The key complication is that you MUST be able to land your man at the end of each move on a “legal” point. Which points are ‘illegal’? The points that your opponent has two or men already occupying. So consider that double five. Maybe you’d like to move the two men on a particular point ten points each…except your opponent has two men sitting on the point five away. Since you cannot legally land on that point, you are unable to move the ten points ever though the point ten points away IS legal.
If there is no legal move available for a number you rolled, you’re out of luck. (You do move the other die’s number, assuming there is a legal move for that number.)
During the bearing off phase, you can remove a man from the point number you rolled OR move a man from one point to another that number away (as in, from the four point to the one point after rolling a three) OR if you don’t have any man on that point or a higher one you can take off a man from the highest available point. Like, you have a five to play, and no men on five to remove, and no man on six you can move down five spaces, then you can remove a man from point four. Or whichever point is the highest you have a man on.

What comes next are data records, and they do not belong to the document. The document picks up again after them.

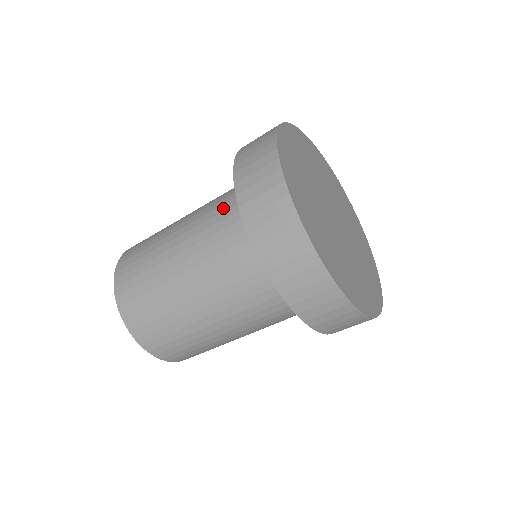
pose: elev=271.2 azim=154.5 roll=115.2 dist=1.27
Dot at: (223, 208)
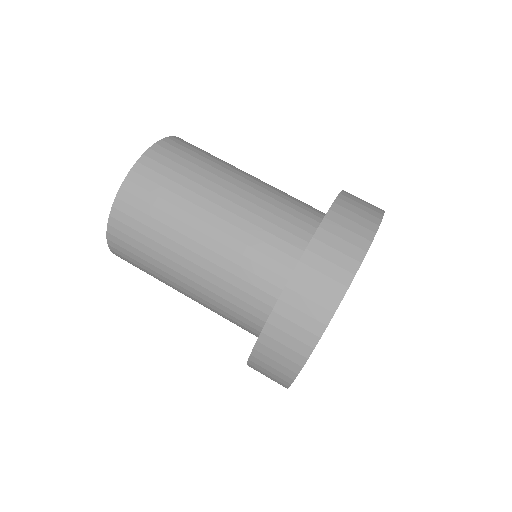
Dot at: (280, 223)
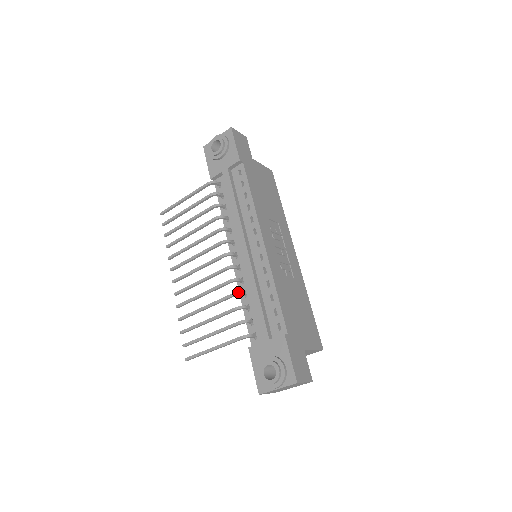
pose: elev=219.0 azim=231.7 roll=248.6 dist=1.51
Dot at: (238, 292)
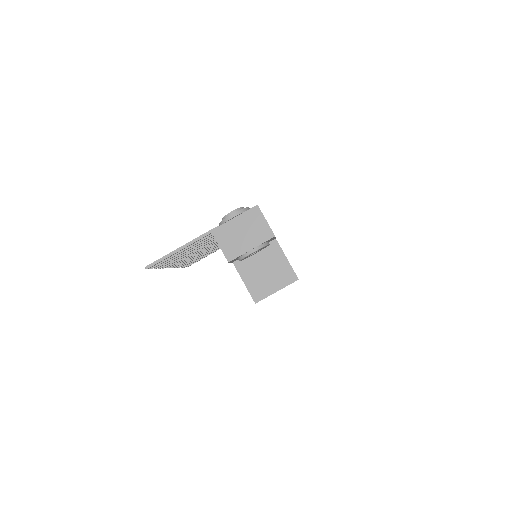
Dot at: occluded
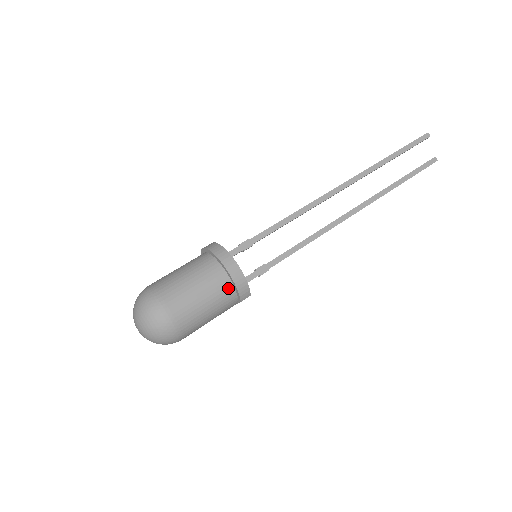
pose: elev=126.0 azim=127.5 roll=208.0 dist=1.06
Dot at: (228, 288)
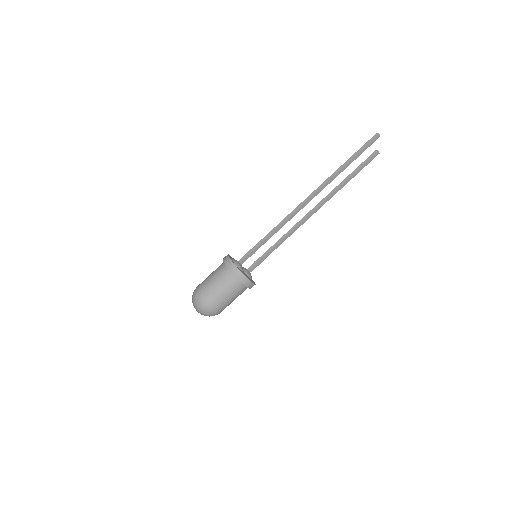
Dot at: (245, 289)
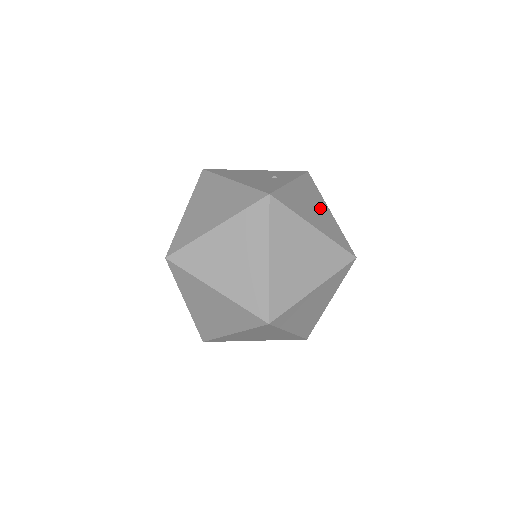
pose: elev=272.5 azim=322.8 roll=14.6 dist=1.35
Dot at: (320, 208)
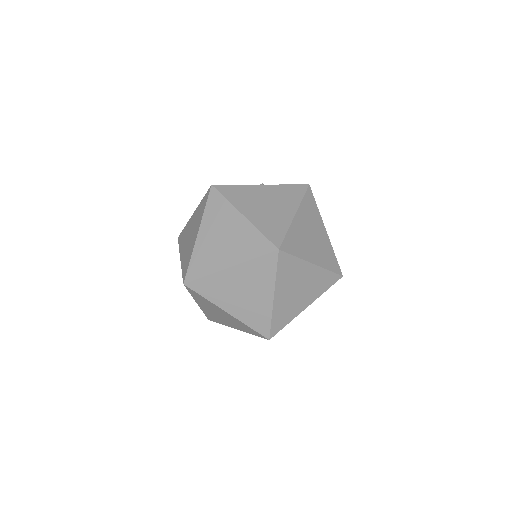
Dot at: (279, 208)
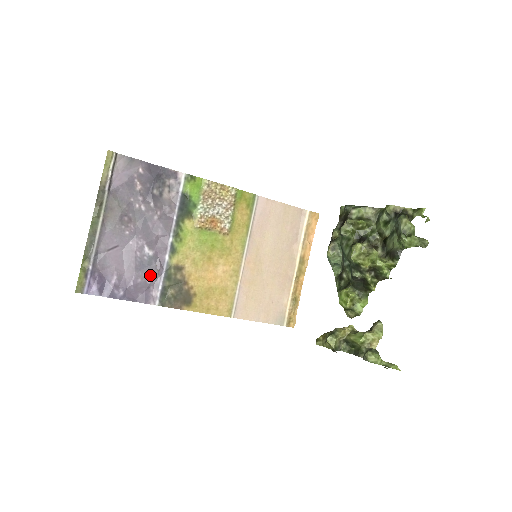
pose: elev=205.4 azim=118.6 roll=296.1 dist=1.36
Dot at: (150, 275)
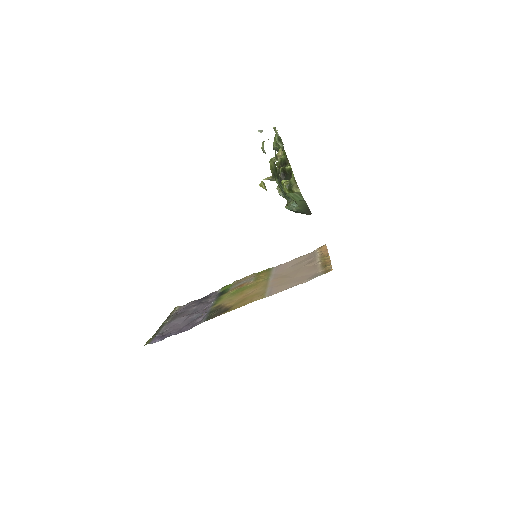
Dot at: (197, 319)
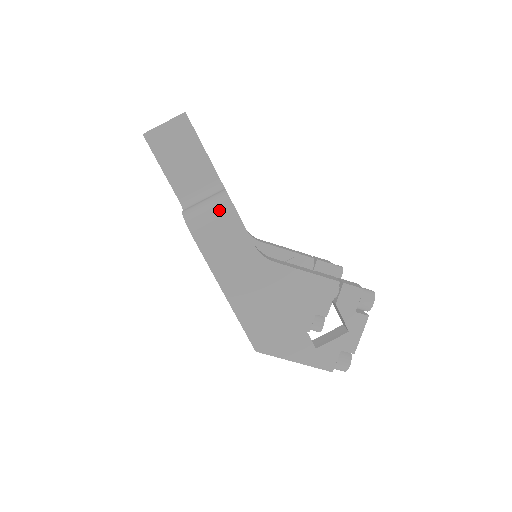
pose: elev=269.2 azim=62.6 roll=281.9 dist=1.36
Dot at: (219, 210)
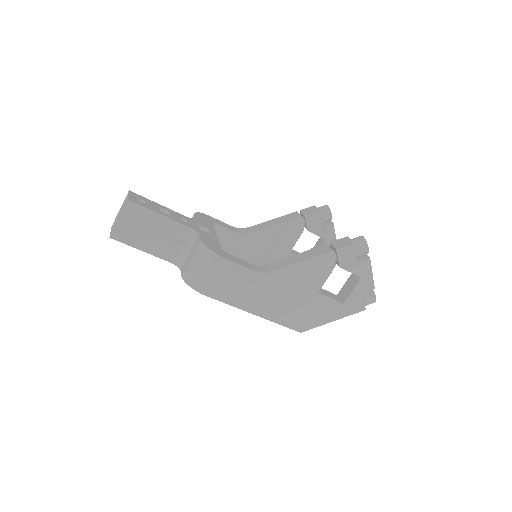
Dot at: (208, 264)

Having a single man on a point is called a ‘blot’ and is dangerous. The other player can still land on that point (it takes two or more men to own a point) and if they do, your man is knocked off the board. Then he has to be reentered in the quadrant the furthest from your home quadrant, meaning a lot more distance to be covered. As you probably predict, the reentry is controlled by your dice roll. Your man comes out onto one of the points you roll and then you move the other number rolled as usual. If you are really unlucky your man won’t be able to come out – you roll a four and a six, but your opponent has two or men on both of those point already, then you lose out that turn completely.
So then the common strategy is to try to make points (get two men on the same point) to deny that point to the other player. If you can’t make a point, try to leave blots (single men) on the points that are most likely to help you gain a useful point in the future, Or maybe leave a blot on the point the opponent is least likely to be able to hit. Or just that will hurt you least if he does hit it. As in, if the opponent hits a blot you’re already gotten most of the way around the track, having to reenter that man all the way back at the start is a major setback.
That’s the basics if you’re just playing for fun.
However, then there’s the doubling die. Another six sided die, but this one is labeled 2, 4, 8, 16, 32, 64. See, backgammon is mainly played by adults as a gambling game. Suppose you start by agreeing the winner gets one dollar. (Or a nickel, or hundred bucks. Whatever.) Then at some point in the game, you feel you’ve been lucky with your rolls, you turn the die to the 2. Your opponent has to either agree to now play the game for twice the original stakes, two dollars in my example, or else concede and pay the dollar you.
He then gets control of the doubling die. If later on the rolls move the other player to think he now has the better chance, he can turn the die to 4, which you will then have to agree to bet four dollars or forfeit the game and two dollars. And so on, and so on. Yep, can get pricey.
Have fun!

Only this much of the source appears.